KONO IS a Japanese journalist, top of his class. One week he's flaming around New York, the next week in London, hip to all the latest sights and sounds. With him are Mr. and Mrs. Kato, former folk duo, now leaders of Japan's top hard rock group, Sadistic Mika Band (Mika being Mrs. K's name). Their official business in the Hub of the Empire is to buy a Rolls Royce, but they’re also ferreting out the latest in glitz and glam. Used to be that David Bowie was their main man, but when Kari-Ann whispered the delights of Roxy to them things took a slight change. Why, they even took a trip to Putney to buy a VCS 3 synthesizer, just because ELO has one. Now they stand in the lobby of the Rainbow, a true palace of Decadence, trendily but tastefully attired in the finest raiment Kings Road and City Lights can offer. Around them swirl we should be roués and tarts of sleepy London town: make up smeared on androgynous pusses, hennaed Bowie hair, costumes ranging from F. Scott fantasy to David Bowie wet dream. (Yep, he's actually affected fashion.) Prancing and posing under the night sky ceiling and papier maché palms, eyeing each other's creations, the sense of “Event” hangs heavy in the air, and we know we won't be disappointed.
The stars in the ceiling dim and over the PA thunders 'The Pride and the Pain', Andy Mackay's madly funny pastiche of ‘El Cid’ and ‘Exodus’ film themes. Out struts Amanda, the leggy dish of the second album cover, very arousing in her black fringe and g-string, and in a husky voice that could melt Phillip Marlowe's defences in a nova flash, introduces the first true band of the Seventies, Our Boys. They run on to the traditional thunderous applause and break into 'Do The Strand' as the backdrop lifts, revealing a stunning maze of drapes and lights amidst which five girls go-go the night away.
Front and centre is Bryan Ferry, James Dean in black, Roxy's attention/attraction. Spreading out on either side are saxman Andy Mackay and guitarist Phil Manzanera, stepping out in 30's conception of the well dressed space rake; electronics whiz Eno, dainty peacock feathers framing his subtly made up vogue-like features; and the thundering rhythms of drummer Paul Thompson, late of shipyards and construction sites, and bassist John Porter, late of Little Feat. They may appear effete and glossy, given to articulation and intellectualism, but they can still put the boot in and rock, and on this night did they ever!

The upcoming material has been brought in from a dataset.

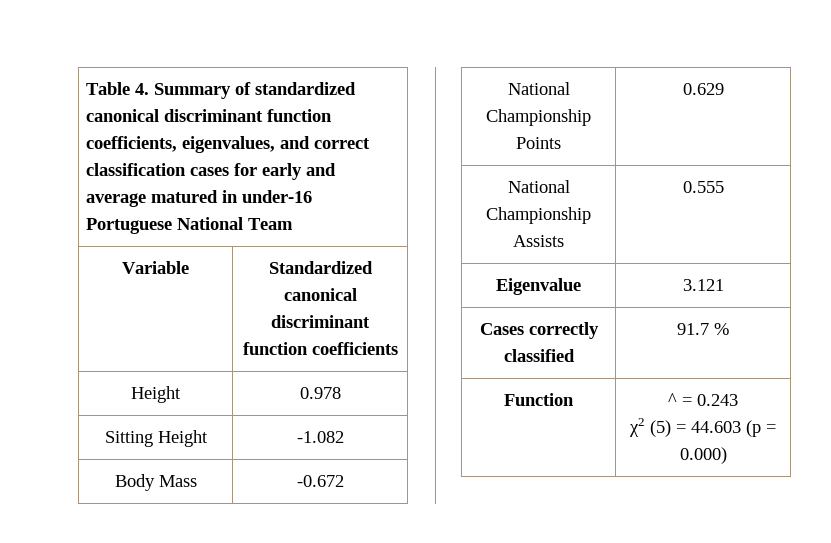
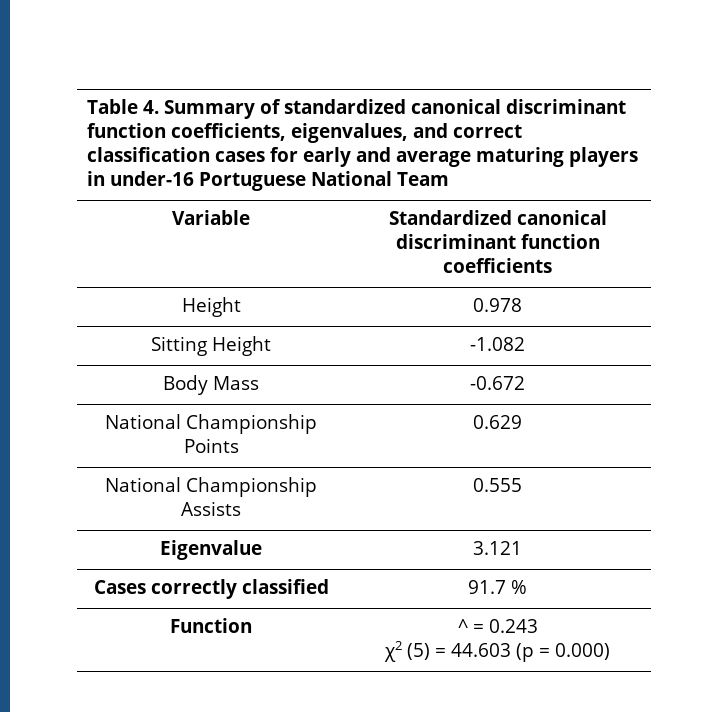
[151,190,219,203] matured -> [476,147,639,167] maturing players

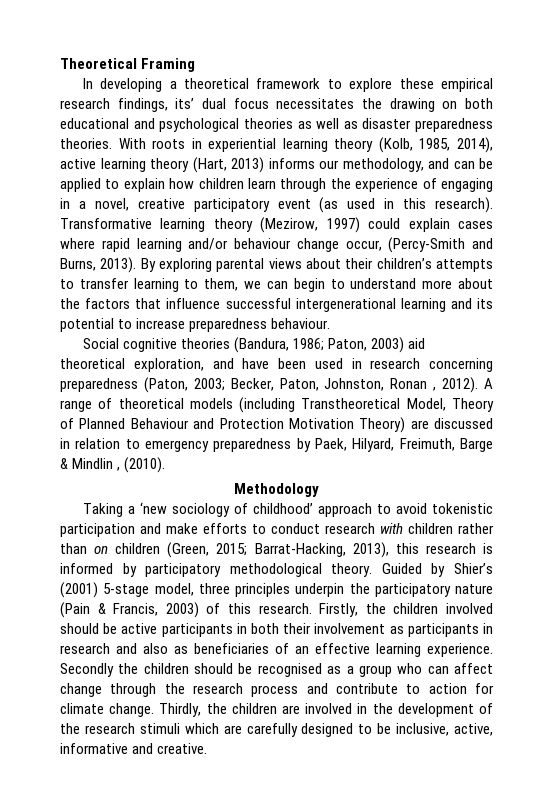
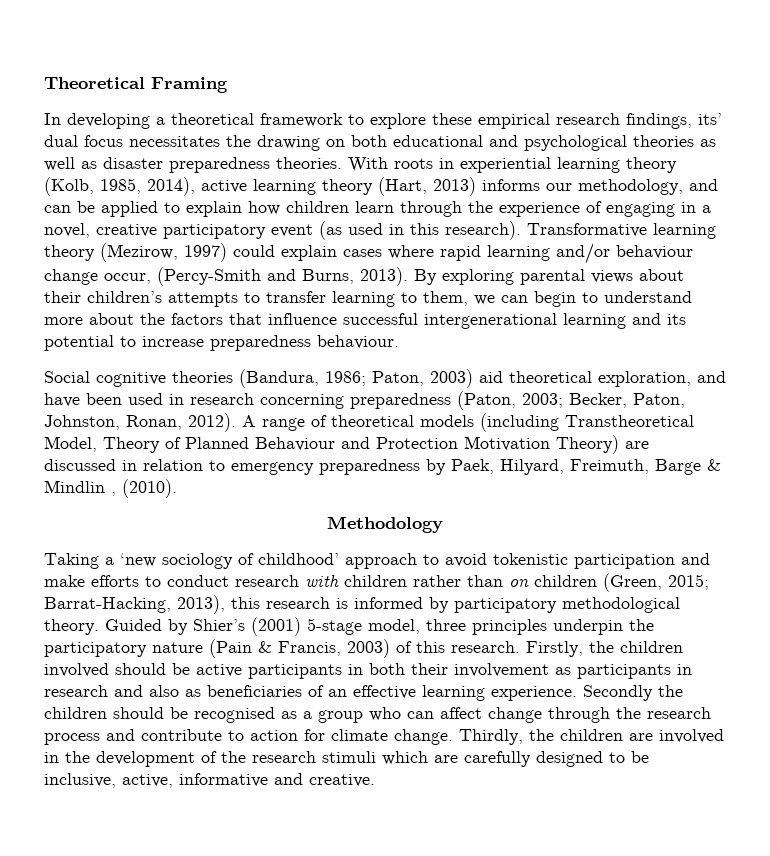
[390,378,437,391] Ronan , -> [126,415,182,430] Ronan,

Although the basic feel is 50's filtered through The Move, with references to all and sundry injected throughout, there is a distinct strain, believe it or not, of good old psychedelic music, and if we can proudly accept our surf and punk pop roots, then what's wrong with a little mind expansion on the side?
Eno's love is music that repeats itself, either in the Velvet Underground manner or the more "avant" John Cage/Terry Riley style, while Andy, a musician trained in all forms, can call up honking riffs from Coasters era King Curtis to the most boring modern jazz, working from a philosophy that sees it all as just plain music (and even if you do try to dismiss them, you gotta give credit for reviving that great so-so instrument, the saxophone). Flying behind Bryan's soulish Cole Porter stylings, it gives you enough aural pie, regardless of classifications, that there ain't no way you're gonna be hungry.
Roxy are still new enough at the game that the thrill of actually controlling blows their minds, and the enthusiasm of their live show can't be beat. (And it sure is nice to see an audience jumping around with true rock fervour – no mellow folks from Marin here!) So you best see them in the next couple of years before they get famous and ultra rich and become jaded old farts like the Rolling Stones. Who wants to see Bryan Ferry dance with Mr. D?